И опять на лице Варды появилась кривоватая усмешка. А глаза чужие – светлые, ледяные, холодные. Он распахнул дверь и почти заволок обессилевшую княжну в полутемное помещение.
– Мама, я привел ее. Теперь только тебе решать, как с ней быть.
Светорада ощутила дурной запах, смешанный с сильным ароматом настоек. Ее глаза еще привыкали к полутьме, когда она услышала, как в углу кто-то возится. Чья-то маленькая тень, склоненная перед иконами, поднялась с колен и направилась к ним.
Это была женщина. Светорада видела темные длинные одежды, мягкий капюшон, покрывающий голову и почти затеняющий лицо, белеющие на кистях рук повязки. Она остановилась неподалеку от них и стала всматриваться. Через оконце за ее спиной в комнату проникал дневной свет.
– Ты хороший сын, Варда. Я и не ожидала, что ты выполнишь мою просьбу.
Голос был глухой, какой-то гундосый. И от этого Светораде стало еще страшнее. Когда Варда отпустил ее, она бессильно прислонилась к стене. Правда, тут же резко выпрямилась. Княжна испытывала ужас от того, что могла коснуться здесь чего-либо, – она ведь знала, как легко можно заразиться от прокаженных.
– Не приближайтесь ко мне! Молю, не подходите. – Она выставила вперед руки.
Мать и сын разговаривали, словно позабыв о ней. Варда говорил о своей готовности выполнять все ее желания, а Хиония отвечала, что небо наградит его за послушание матери. Он сказал, что ему будет легче, если за него помолится такая святая женщина, как Хиония из Фессалоник.
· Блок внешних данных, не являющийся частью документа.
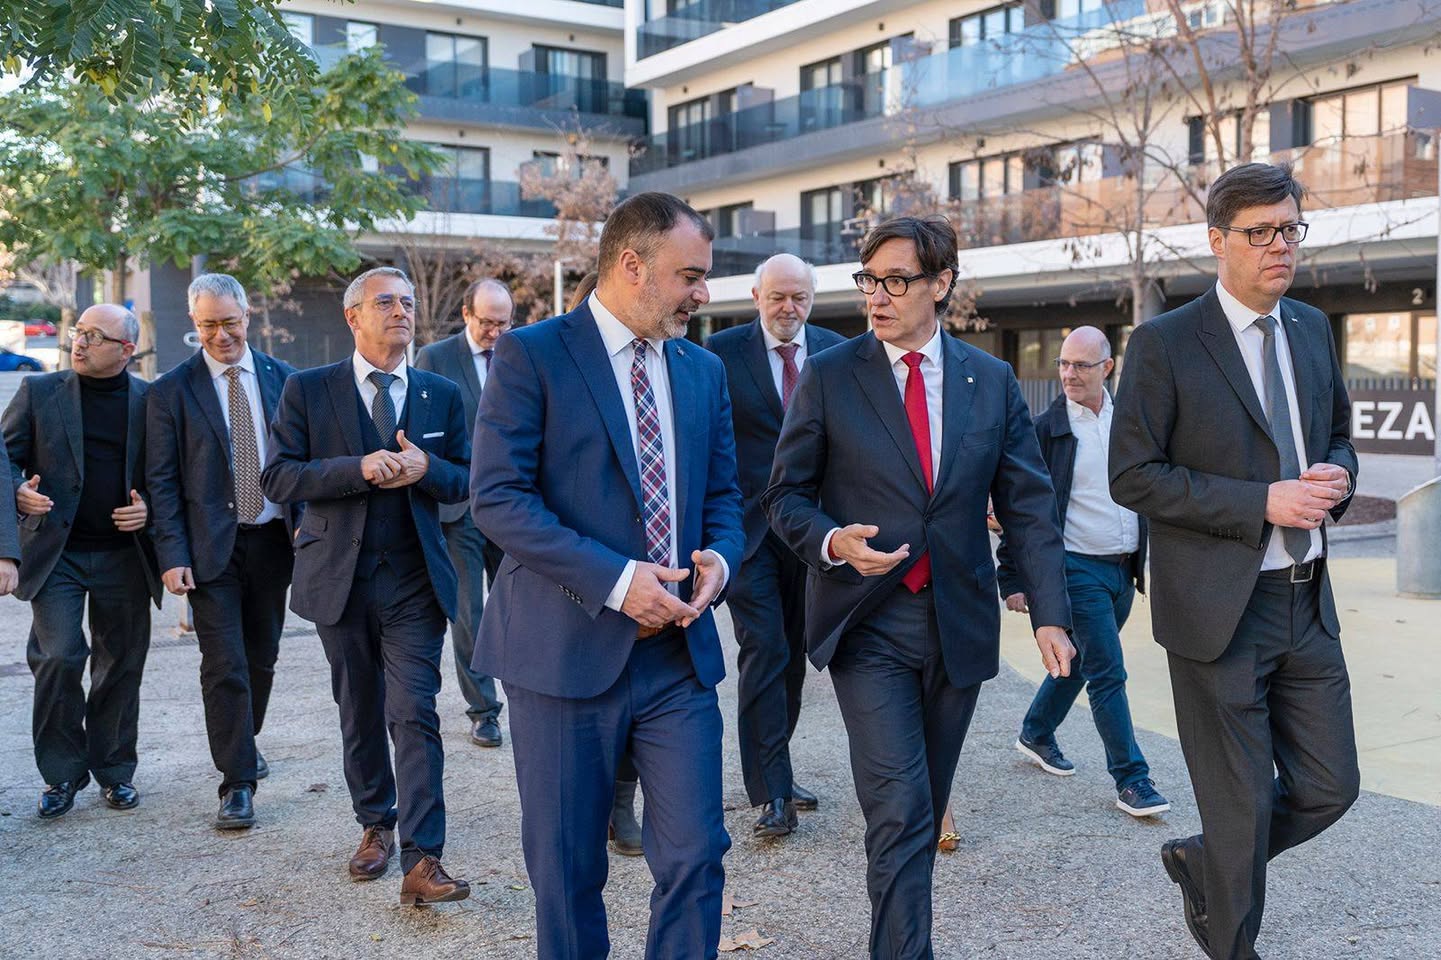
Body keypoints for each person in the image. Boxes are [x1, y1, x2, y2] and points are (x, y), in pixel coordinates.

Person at [763, 215, 1073, 960]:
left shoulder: (989, 380)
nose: (876, 295)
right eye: (868, 279)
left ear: (940, 284)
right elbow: (784, 498)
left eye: (896, 280)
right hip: (866, 624)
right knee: (899, 811)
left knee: (924, 808)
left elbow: (1029, 507)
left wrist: (1049, 615)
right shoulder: (831, 375)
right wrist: (833, 542)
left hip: (956, 625)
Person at [470, 192, 745, 958]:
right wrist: (621, 582)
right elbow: (496, 498)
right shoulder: (532, 353)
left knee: (696, 853)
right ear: (632, 265)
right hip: (561, 653)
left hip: (676, 660)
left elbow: (724, 496)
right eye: (689, 275)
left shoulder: (703, 372)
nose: (702, 292)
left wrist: (718, 560)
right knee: (566, 872)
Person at [1109, 162, 1360, 960]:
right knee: (1239, 807)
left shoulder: (1312, 327)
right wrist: (1259, 501)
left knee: (1330, 787)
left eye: (1289, 228)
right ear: (1216, 241)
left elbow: (1337, 437)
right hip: (1219, 613)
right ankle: (1231, 941)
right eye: (1259, 233)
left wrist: (1339, 474)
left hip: (1306, 601)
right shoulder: (1162, 344)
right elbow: (1132, 475)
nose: (1278, 246)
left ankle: (1200, 862)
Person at [260, 267, 472, 906]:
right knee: (359, 709)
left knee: (414, 710)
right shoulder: (308, 389)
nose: (401, 311)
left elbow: (467, 480)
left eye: (408, 302)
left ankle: (424, 857)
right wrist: (357, 467)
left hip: (414, 581)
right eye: (386, 302)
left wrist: (425, 467)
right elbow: (279, 478)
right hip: (339, 580)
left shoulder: (441, 394)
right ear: (353, 317)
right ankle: (375, 824)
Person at [996, 325, 1169, 818]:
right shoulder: (1044, 430)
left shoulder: (1131, 422)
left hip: (1123, 571)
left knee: (1077, 660)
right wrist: (1011, 577)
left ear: (1107, 369)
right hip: (1075, 568)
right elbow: (1020, 507)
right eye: (1064, 364)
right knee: (1108, 671)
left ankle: (1036, 730)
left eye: (1081, 365)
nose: (1069, 374)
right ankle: (1132, 780)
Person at [146, 273, 298, 829]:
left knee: (262, 657)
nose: (220, 335)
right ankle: (236, 782)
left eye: (229, 323)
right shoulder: (170, 391)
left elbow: (302, 465)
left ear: (248, 317)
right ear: (195, 324)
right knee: (224, 663)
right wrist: (171, 554)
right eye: (208, 325)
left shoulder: (286, 381)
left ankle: (244, 739)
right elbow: (161, 481)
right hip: (209, 550)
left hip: (273, 541)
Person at [703, 254, 845, 838]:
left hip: (812, 532)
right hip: (749, 531)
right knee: (763, 650)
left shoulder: (838, 352)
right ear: (757, 295)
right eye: (778, 297)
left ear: (812, 298)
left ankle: (772, 768)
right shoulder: (720, 353)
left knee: (793, 654)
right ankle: (774, 792)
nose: (789, 309)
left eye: (800, 299)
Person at [3, 304, 163, 819]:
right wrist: (16, 492)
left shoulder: (150, 400)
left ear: (126, 350)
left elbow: (170, 474)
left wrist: (149, 511)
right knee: (58, 657)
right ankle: (62, 775)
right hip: (57, 553)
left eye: (95, 336)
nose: (80, 342)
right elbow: (3, 456)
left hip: (124, 555)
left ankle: (115, 772)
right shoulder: (39, 392)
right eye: (79, 332)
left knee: (120, 663)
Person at [414, 278, 512, 748]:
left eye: (503, 322)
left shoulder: (517, 352)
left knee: (518, 603)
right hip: (460, 507)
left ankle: (526, 692)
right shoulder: (435, 358)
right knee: (468, 611)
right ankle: (484, 710)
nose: (495, 332)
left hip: (513, 503)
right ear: (467, 314)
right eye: (487, 322)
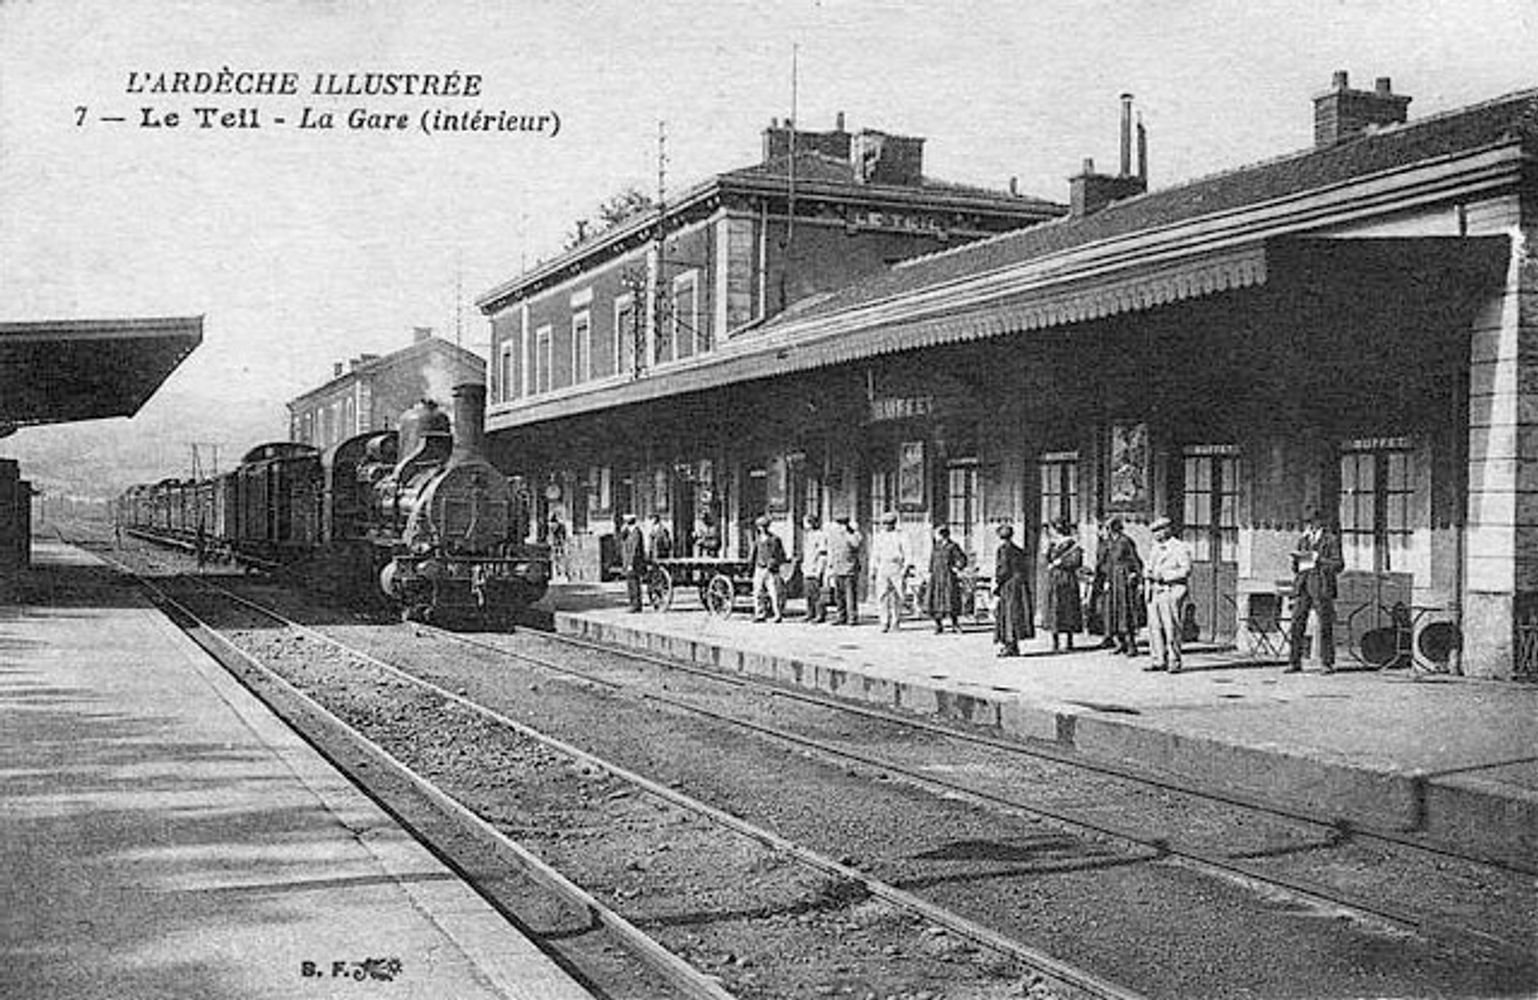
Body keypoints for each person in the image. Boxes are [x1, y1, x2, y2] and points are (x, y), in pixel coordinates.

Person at [1287, 505, 1344, 674]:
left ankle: (1327, 663)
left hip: (1322, 585)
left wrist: (1319, 560)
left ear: (1321, 522)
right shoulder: (1303, 540)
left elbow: (1339, 564)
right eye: (1308, 522)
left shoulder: (1330, 540)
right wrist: (1297, 561)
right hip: (1303, 585)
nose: (1311, 526)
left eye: (1313, 522)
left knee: (1325, 625)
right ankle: (1294, 661)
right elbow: (1296, 567)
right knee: (1297, 622)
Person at [1143, 516, 1193, 673]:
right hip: (1154, 591)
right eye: (1154, 532)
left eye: (1159, 531)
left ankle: (1174, 660)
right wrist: (1147, 574)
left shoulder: (1179, 547)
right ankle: (1158, 659)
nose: (1156, 535)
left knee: (1171, 627)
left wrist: (1164, 575)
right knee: (1155, 628)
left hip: (1171, 590)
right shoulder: (1155, 548)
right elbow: (1148, 566)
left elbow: (1185, 570)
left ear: (1168, 530)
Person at [1098, 518, 1145, 656]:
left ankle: (1131, 645)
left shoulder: (1125, 541)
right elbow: (1104, 562)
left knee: (1125, 611)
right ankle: (1120, 643)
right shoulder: (1107, 543)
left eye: (1107, 528)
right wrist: (1106, 579)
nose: (1105, 531)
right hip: (1112, 579)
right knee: (1112, 611)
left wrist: (1136, 576)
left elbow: (1136, 560)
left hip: (1124, 580)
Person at [1042, 517, 1084, 652]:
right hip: (1055, 579)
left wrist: (1061, 563)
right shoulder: (1053, 544)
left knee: (1068, 608)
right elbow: (1047, 560)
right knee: (1055, 608)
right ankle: (1055, 641)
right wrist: (1047, 552)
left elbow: (1076, 562)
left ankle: (1069, 641)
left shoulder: (1072, 544)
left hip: (1067, 579)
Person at [992, 524, 1035, 656]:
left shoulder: (1003, 550)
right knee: (1016, 613)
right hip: (1019, 585)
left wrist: (997, 583)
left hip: (1008, 585)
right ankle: (1013, 645)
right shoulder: (1018, 550)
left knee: (1007, 614)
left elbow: (1003, 569)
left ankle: (1009, 646)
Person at [870, 511, 909, 632]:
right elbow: (875, 553)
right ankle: (884, 621)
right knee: (882, 595)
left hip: (896, 566)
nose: (886, 525)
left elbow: (908, 553)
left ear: (894, 523)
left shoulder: (901, 535)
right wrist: (873, 569)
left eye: (889, 523)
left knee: (898, 596)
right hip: (883, 566)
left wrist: (905, 568)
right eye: (885, 523)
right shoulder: (879, 536)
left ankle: (896, 621)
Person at [925, 524, 967, 634]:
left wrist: (957, 567)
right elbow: (932, 560)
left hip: (948, 576)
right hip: (936, 577)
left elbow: (962, 559)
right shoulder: (936, 546)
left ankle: (955, 624)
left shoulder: (953, 546)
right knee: (936, 601)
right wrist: (930, 572)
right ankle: (938, 625)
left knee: (951, 599)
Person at [749, 515, 787, 622]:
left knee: (774, 593)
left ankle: (777, 614)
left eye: (764, 526)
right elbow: (754, 554)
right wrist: (751, 568)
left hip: (770, 570)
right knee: (758, 592)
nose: (762, 528)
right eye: (760, 527)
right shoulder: (757, 540)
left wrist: (773, 564)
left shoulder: (775, 539)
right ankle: (760, 614)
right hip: (759, 568)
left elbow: (781, 555)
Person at [826, 514, 861, 625]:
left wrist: (849, 533)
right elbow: (831, 550)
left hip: (849, 568)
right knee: (839, 595)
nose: (837, 527)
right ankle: (841, 616)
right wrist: (830, 565)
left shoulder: (852, 535)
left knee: (850, 595)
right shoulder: (834, 535)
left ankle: (852, 617)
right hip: (837, 567)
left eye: (840, 524)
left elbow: (856, 544)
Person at [800, 514, 829, 623]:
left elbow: (823, 554)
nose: (804, 524)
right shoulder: (807, 536)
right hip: (807, 567)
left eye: (806, 522)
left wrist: (820, 569)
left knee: (817, 593)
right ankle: (810, 613)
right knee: (808, 593)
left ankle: (820, 614)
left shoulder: (820, 535)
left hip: (815, 568)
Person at [618, 513, 647, 612]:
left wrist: (631, 563)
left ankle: (636, 605)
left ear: (628, 522)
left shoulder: (636, 532)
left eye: (625, 522)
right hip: (629, 564)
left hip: (634, 564)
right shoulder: (629, 533)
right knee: (630, 584)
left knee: (634, 584)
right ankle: (633, 604)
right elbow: (622, 539)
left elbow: (634, 550)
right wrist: (623, 531)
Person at [548, 513, 569, 581]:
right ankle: (561, 571)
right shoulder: (560, 526)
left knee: (559, 558)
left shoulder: (558, 526)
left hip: (559, 543)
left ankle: (562, 571)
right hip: (558, 544)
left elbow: (563, 536)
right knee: (559, 558)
Варда даже взял одну из ее забинтованных рук в свои, но женщина-тень медленно отступила.
– А теперь оставь нас, сын, – приказала она.
Однако Светорада едва не повисла на Варде, когда он шагнул к двери.
– Нет! Не оставляй меня здесь! Помоги, умоляю!
С таким же успехом она могла бы просить каменную кладку стены или деревянное ложе в углу. Варда почти отшвырнул ее от себя, когда выходил.
– Ну вот мы и встретились, дева из-за моря, – гундосо произнесла Хиония. – Надо же, такая молодая, такая нарядная, такая… распутная. Ты ввергла моего мужа в грех блуда, и погибель его души на тебе!
Она повысила голос, в ее горле заклокотало. Светорада вдруг поняла, что женщина едва сдерживает рыдания, и это как-то странно повлияло на нее, она почти успокоилась.
– А что скажешь о своем грехе, Хиония? – негромко заговорила княжна. – О том, что ты не даешь согласия на развод, хотя сама уже не можешь исполнять супружеские обязанности. И тем самым вынуждаешь Ипатия жить со мной в грехе.